Après la présentation du défilé s’ouvre une période difficile : je ressens un vide énorme et le doute ressurgit.
La mode, c’est ça, c’est l’humanité. C’est une paire de ciseaux et des mains qui font des prouesses.
J’aimerais ne présenter que des défilés de femmes, pas des défilés d’habits.

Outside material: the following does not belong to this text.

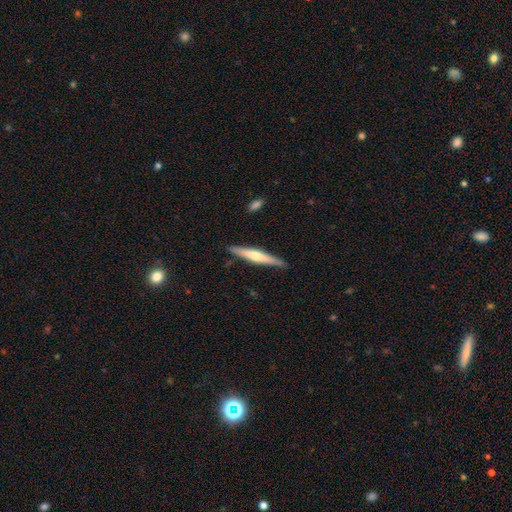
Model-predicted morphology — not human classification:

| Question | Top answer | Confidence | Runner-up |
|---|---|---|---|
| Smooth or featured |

Croquis autoportrait d’Alber Elbaz.
L comme Lanvin
Alber Elbaz, dès son arrivée en 2001, ranime la maison Lanvin. Après Guy Laroche (1996-1998) et Saint Laurent Rive Gauche (1998-2000), il est recruté par la femme d’affaires taïwanaise Shaw-Lan Wang, devenue propriétaire de l’emblématique maison fondée par Jeanne Lanvin, en 1889. Il y restera quatorze ans, et marquera durablement la griffe de son empreinte. Ses petites robes cocktail, ses choix de tissus d’une grande subtilité, sa maîtrise de la coupe, du noir et des couleurs vibrantes, ses nœuds délicats, ses silhouettes rehaussées de bijoux, ses légendaires drapés, ses ourlets inachevés…, autant de signes particuliers du grand couturier qui marqueront le cœur et les esprits, et qui laisseront inconsolables les fans de ce style ultraféminin quand Elbaz est brutalement évincé de la maison, en 2015. Un choc.
H comme Humour
Dans le minifilm mettant en scène son nouveau label AZ Factory, on retrouvait l’humour charmeur du créateur. Celui qui a rhabillé Minnie Mouse pour Disneyland Paris, en 2013, a toujours apprécié la pop culture, injectant dans ses créations la juste dose d’irrévérence et d’exubérance, de celle qui n’enlève rien à l’élégance. On garde en mémoire cette collection Lanvin automne-hiver 2013-2014, où il avait saupoudré ses robes de maxicolliers hip-hop à messages «Happy», «Help», «Love» ou «Cool». On se souvient aussi de cette campagne publicitaire de l’automne-hiver 2011-2012, où il se déhanchait sur le tube I Know You Want Me, du rappeur américain Pitbull. Autant de déclarations ‘’humour et d’amour à la mode.
T comme Technologie
Avec son label AZ Factory, nommé d’après la première lettre de son prénom et la dernière de son nom, il élabore une collection qui fait la part belle à l’innovation. Ses nouvelles petites robes noires «anatomiques», ses tops et ses leggings sont fabriqués à partir d’une technologie inédite de tricot, qui donne une allure athlétique et glamour. Il propose aussi des jupes en satin ou des costumes à enfiler rapidement sur des pièces plus loungewear, permettant ainsi de passer du casual au fabuleux en un tour de main. Avec ce label, cet alchimiste de l’allure avait surtout à cœur d’offrir à ses clientes des tailles XXL et des prix accessibles, deux propositions révélatrices de l’ouverture d’esprit de ce bon génie.